Review

Moralisch fragwürdiges, aber technisch überzeugendes Spektakel

Manchmal ist es gut, Filme mit einem gewissen Abstand vom Erscheinungsdatum zu sehen. Was ist denn über diesen hier nicht alles schon gesagt worden, Gewaltverherrlichung beispielsweise, moralisch hart an der Grenze des Erträglichen, frauenverachtendes Menschenbild und und und...auf der anderen Seite wird die technische Brillanz gelobt, man feiert überschwenglich die Tricktechnik und die durch den völligen Verzicht von realen Schauplätzen niedrigen Kosten des Films. Da erhebt sich nun die Frage, wer den eigentlich recht hat. Ist es aber noch machbar, sich angesichts des Chores der Pro- und Contras noch wertungsfrei auf diesen Film einzulassen? Mediale Präsenz an allen Orten, vom völligen Verriß bis zum „Film des Jahrhunderts“ alles dabei, unmöglich, nicht vorher schon etwas darüber gehört zu haben. Doch bevor die Filmkritik zu einer Brandrede auf die Wirkung der Medien wird, entspannt man sich wieder, lehnt sich zurück und goutiert einen in der Tat außergewöhnlichen Streifen.

Regisseur Rodriguez, der viele Hochs, aber auch so manche Tiefpunkte des Films zu verantworten hat und selbst innerhalb eines Genres ( die Mariachi-Trilogie ) Meisterliches und Müll abgeliefert hat, nimmt sich der Comics von Frank Miller an und verfilmt diese, jedoch nicht in realen Bildern, sondern in einer Mischung aus echten Schauspielern und digitalem Hintergrundgeschehen – und dann noch bis auf Kleinigkeiten komplett in Schwarz/Weiß. Ein Abenteuer, sicher, doch das Wagnis hat sich zumindest hinsichtlich der Faszination Film gelohnt, denn die aus dem Rechner kommenden Bilder wirken spektakulär. Düsternis künstlich erzeugt, Regen ohne echtes Wasser, Berge ohne reale Steine – das hat man in dieser Qualität so vorher noch nicht gesehen. Die Schauspieler verschmelzen perfekt mit der nicht existierenden Umgebung, und wenn einmal etwas künstlich erscheint, wie zum Beispiel die Autofahrten, dann ist das so gewollt und eine Hommage an das Medium Comic. Man könnte beinahe meinen, den Film anhalten zu können, auf die „Drucken“-Taste des Rechners zu tippen und dann dadurch ein Buch in der Hand zu haben, so echt/unecht wirkt der Film. Für die Schauspieler sicher kein leichtes Unterfangen, aber alle Beteiligten geben ihr Bestes und lassen hier keine Kritik zu, zumal die Namen derer, die den Comic plastisch werden lassen, wirklich vom Feinsten sind. Willis, Rourke, Hauer, Alba...alle sind dabei und alle haben Spaß.

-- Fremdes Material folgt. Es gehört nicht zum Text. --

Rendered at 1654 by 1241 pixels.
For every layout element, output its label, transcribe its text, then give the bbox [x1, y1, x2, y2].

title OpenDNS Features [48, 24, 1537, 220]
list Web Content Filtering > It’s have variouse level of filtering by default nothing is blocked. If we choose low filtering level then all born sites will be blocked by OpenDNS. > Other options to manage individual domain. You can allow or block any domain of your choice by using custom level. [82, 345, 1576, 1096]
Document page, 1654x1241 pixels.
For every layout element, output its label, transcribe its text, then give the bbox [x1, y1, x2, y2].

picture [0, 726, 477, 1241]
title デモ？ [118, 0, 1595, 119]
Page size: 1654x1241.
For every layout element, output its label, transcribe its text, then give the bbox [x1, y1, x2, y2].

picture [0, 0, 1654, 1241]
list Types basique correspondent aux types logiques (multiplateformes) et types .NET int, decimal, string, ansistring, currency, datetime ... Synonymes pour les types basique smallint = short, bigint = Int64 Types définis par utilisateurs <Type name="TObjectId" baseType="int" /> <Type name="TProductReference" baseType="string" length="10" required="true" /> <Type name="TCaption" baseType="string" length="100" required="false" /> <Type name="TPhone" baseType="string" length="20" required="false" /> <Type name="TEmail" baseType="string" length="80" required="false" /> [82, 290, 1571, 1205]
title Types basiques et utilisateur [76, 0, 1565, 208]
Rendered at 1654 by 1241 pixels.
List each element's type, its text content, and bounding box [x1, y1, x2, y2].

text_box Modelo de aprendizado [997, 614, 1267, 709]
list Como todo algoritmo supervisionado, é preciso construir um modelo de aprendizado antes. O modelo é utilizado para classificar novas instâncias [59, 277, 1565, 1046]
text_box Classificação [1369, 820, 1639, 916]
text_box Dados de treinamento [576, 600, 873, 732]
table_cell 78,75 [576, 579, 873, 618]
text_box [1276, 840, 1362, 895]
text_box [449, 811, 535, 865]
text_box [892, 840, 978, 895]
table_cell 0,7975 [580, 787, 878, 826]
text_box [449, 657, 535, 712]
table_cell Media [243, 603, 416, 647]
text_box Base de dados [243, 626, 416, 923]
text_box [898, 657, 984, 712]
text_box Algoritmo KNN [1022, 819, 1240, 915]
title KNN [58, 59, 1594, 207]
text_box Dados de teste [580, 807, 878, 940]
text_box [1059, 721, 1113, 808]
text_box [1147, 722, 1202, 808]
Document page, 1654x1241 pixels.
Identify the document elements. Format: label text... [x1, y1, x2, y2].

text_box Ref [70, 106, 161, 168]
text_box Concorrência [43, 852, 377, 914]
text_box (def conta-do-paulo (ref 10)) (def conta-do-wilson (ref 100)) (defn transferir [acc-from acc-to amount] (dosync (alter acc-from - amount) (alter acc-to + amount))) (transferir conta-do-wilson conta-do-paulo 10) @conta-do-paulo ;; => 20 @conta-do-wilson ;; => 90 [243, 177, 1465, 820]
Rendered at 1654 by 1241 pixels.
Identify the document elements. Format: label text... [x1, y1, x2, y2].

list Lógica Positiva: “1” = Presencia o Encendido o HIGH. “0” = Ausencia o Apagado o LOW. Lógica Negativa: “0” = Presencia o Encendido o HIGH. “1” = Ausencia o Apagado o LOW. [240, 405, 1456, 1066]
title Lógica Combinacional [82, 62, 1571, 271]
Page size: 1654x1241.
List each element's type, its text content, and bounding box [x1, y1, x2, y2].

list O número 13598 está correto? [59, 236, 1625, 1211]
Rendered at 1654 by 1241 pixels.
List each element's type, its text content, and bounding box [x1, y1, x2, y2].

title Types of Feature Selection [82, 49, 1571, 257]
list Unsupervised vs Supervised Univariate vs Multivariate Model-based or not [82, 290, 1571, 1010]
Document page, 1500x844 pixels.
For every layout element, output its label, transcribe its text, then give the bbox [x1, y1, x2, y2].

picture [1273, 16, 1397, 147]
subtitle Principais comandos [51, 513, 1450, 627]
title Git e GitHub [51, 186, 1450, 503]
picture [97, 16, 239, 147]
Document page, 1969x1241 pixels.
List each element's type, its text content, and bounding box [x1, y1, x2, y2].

Doch die Technik darf die Handlung nicht obsolet machen, und genau an dieser scheiden sich die Geister, denn die drei Kurzgeschichten, die im Film locker miteinander verzahnt sind, strotzen nur so vor Gewalt, Blut, Machismo und morbidem Geschehen. Stets geht es um irgendeine Form von Rache oder gewalttätiger Konfrontation, und das mag über die ganze Länge des Films den Durchschnittsseher verstören, denn zimperlich ist man hier nicht. Da wird geköpft, entmannt, entbeint, gefoltert und häufig gestorben, Blut, auch wenn nur farblos, fließt reichlich. Fragwürdig ist das sicher, denn man ergötzt sich an simplen Rachegeschichten, in denen die Bösen das kriegen, was sie verdient haben – und nicht auf die Schnelle, und schon gar nicht schmerzlos. Aber es ist ein Comic, und Tom & Jerry beinhalten ebenfalls viel Gewalt, wenngleich unrealistischer als hier in „Sin City“. Mag sein, daß der Vergleich hinkt, doch dieser Film ist gemacht worden für ein erwachsenes Publikum, welches Gewalt ertragen kann – und muß. Doch jetzt die Keule auszupacken hieße ältere Filme zu vergessen, denn alles aus dem Oeuvre von Schwarzenegger, Stallone und Co. ist voll von Gewalttaten, aber ohne die Übertreibungen eines Roberto Rodriguez. Mutiges Kino ist zu sehen, gegen jede Konvention und Sehgewohnheit, gegen den Strich des sich immer mehr ausbreitenden PG-13 Ratings, und das gilt es auf alle Fälle zu unterstützen. Und wer das nicht will, kann ja den Kinosaal verlassen – die, die bleiben, sehen ein Stück Filmgeschichte, ungeachtet des medialen Vorgewitters. 10/10, weniger geht nicht.